In my experience, those tasked with making such business-critical decisions about what size cloud provider to opt for are confronted with several opinions on the matter, often from sources with their own biases on the subject.
To my knowledge, there is only one overriding advantage of a large cloud provider, namely price. Whilst companies who build bigger data centres can drive down the unit price offering cost savings to customers, flexibility in the contract is usually compromised as a result.
With large cloud providers it is nigh on impossible to get a contractual change, let alone a contract that is designed specifically for the needs of individual businesses.
Due to the sheer levels of governance in place, even the smallest of changes remain impossible as the system does not allow for flexibility – they operate on a “this is our offer, take it or leave it” basis.
In the case of small providers, however, such requests go directly to those in a position to make them and an instant decision can be made – the option for flexibility is there, meaning that customers get a service that is suited to their needs rather than to the needs of the provider.
The extent of this inflexibility has the potential to lose business for large providers. Due to the high on boarding set up costs, large companies are even turning to the smaller providers for assistance.
They don’t want to turn business away and through partnering with more flexible and agile companies, are able to cater for customers who require a smaller, more flexible contract.
With cloud still in its infancy, customers are naturally very keen to see where their data is held and smaller providers are able to fulfil this wish. By opting for a smaller provider, customers can visit the data centre, see firsthand the security checks and backups in place and reassure themselves that their business critical data is in safe hands.

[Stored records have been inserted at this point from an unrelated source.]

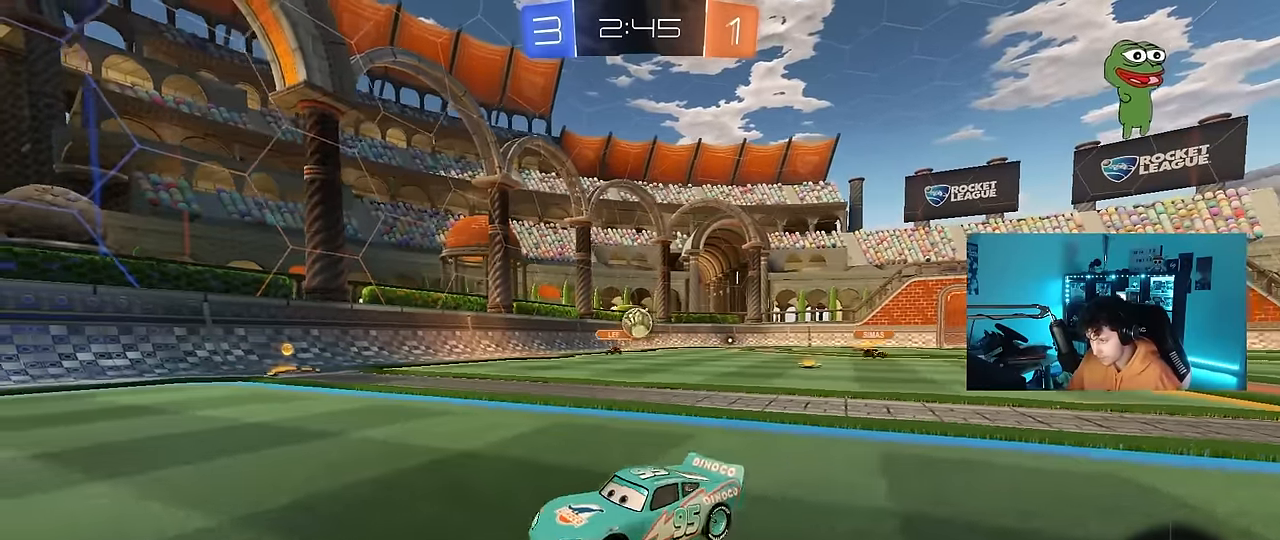
{"keys": ["w"], "mouse": [], "mouse_move": "still", "events": [[67, "a", "up"], [67, "w", "down"], [117, "a", "down"], [300, "a", "up"], [350, "d", "down"], [400, "d", "up"]]}
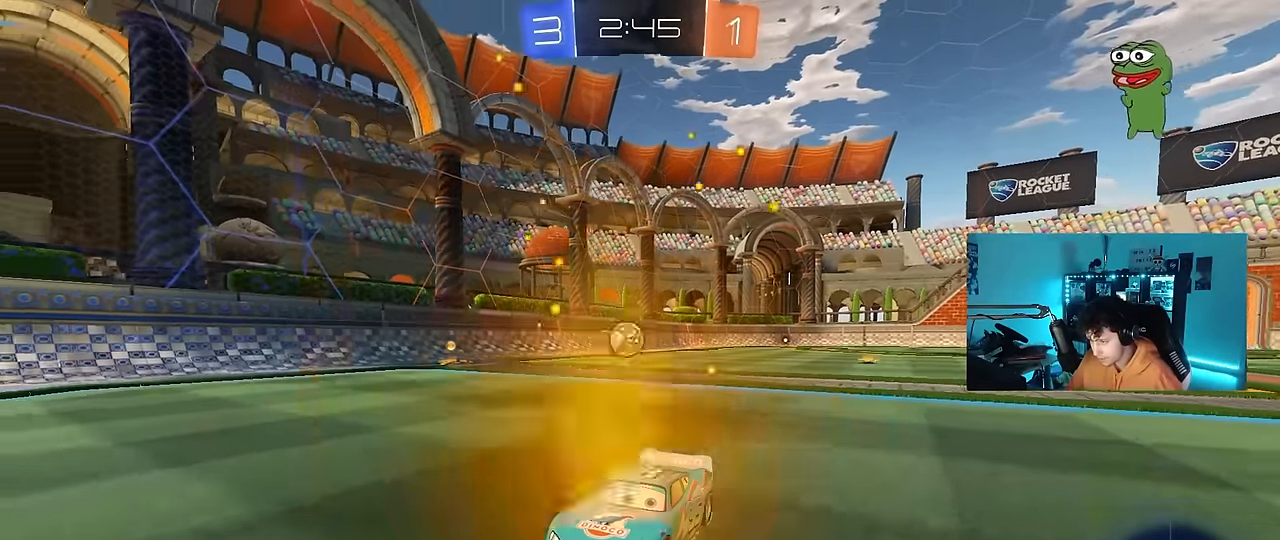
{"keys": ["w"], "mouse": [], "mouse_move": "still", "events": [[134, "d", "down"], [184, "d", "up"], [267, "a", "down"], [467, "a", "up"]]}
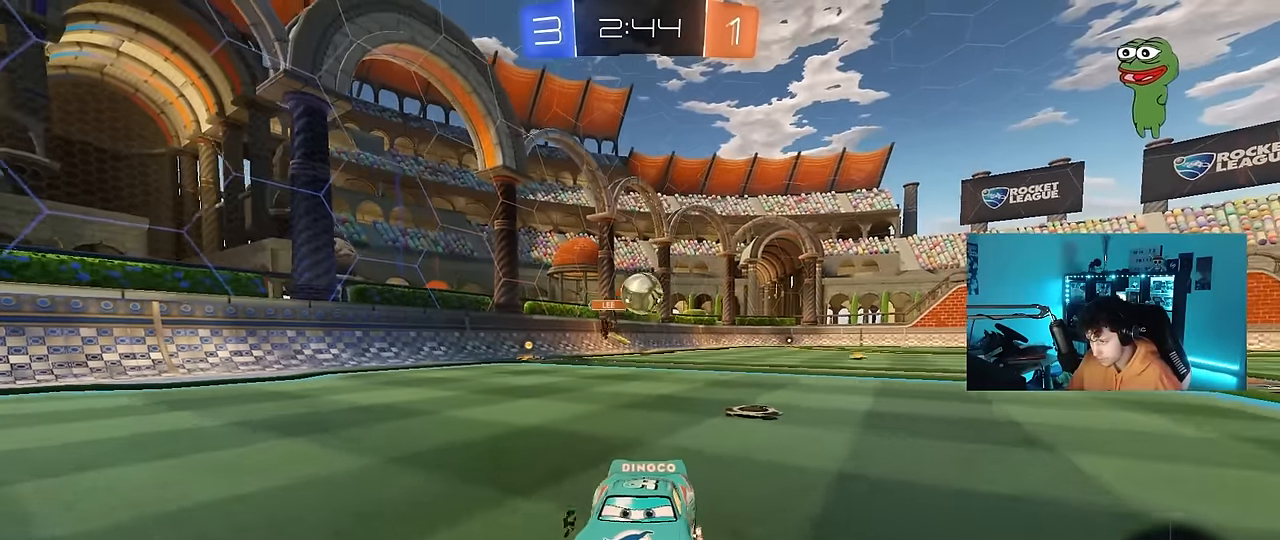
{"keys": ["a", "shift", "w"], "mouse": [], "mouse_move": "down-left", "events": [[200, "w", "up"], [250, "d", "down"], [284, "d", "up"], [334, "a", "down"], [334, "w", "down"], [384, "mouse_left", "down"], [434, "shift", "down"], [484, "mouse_left", "up"]]}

This type of personal interaction is simply not possible with large providers such as Google, Microsoft or Amazon who would be overrun if such a service was available.
Whilst you may feel your data is fully protected by opting for a large well known provider, nothing is more reassuring than visiting a data centre ahead of signing and seeing the exact location of your data – a very comforting option for those embracing the cloud for the first time and one that a smaller supplier can offer.
Due to their sheer scale, large data centres are prone to suffering what are often debilitating outages, leaving customers stranded and their data in jeopardy.
There comes a point where data centres become too complicated for things like DR rehearsal and testing to be carried out. With smaller data centres, however, it is not beyond the capabilities of the IT staff to fully understand what is going on and to plan for all sorts of scenarios.
In order for the data centre to run efficiently, it is vital for those in control to ascertain potential risk and deploy disaster recovery plans if needed. This risk assessment and crisis scenario process becomes all the more complex with larger data centres and often results in unexpected and unplanned outages.
In short, size really does matter when it comes to the cloud. Whilst on the face of it larger players may offer you a competitive price, the reality is that the backbones of the contract will leave you tied into a stringent situation.
When opting for a hosted solution, it is imperative that you understand where your data is held, right down to the individual rack, an opportunity that is usually only available with the smaller providers.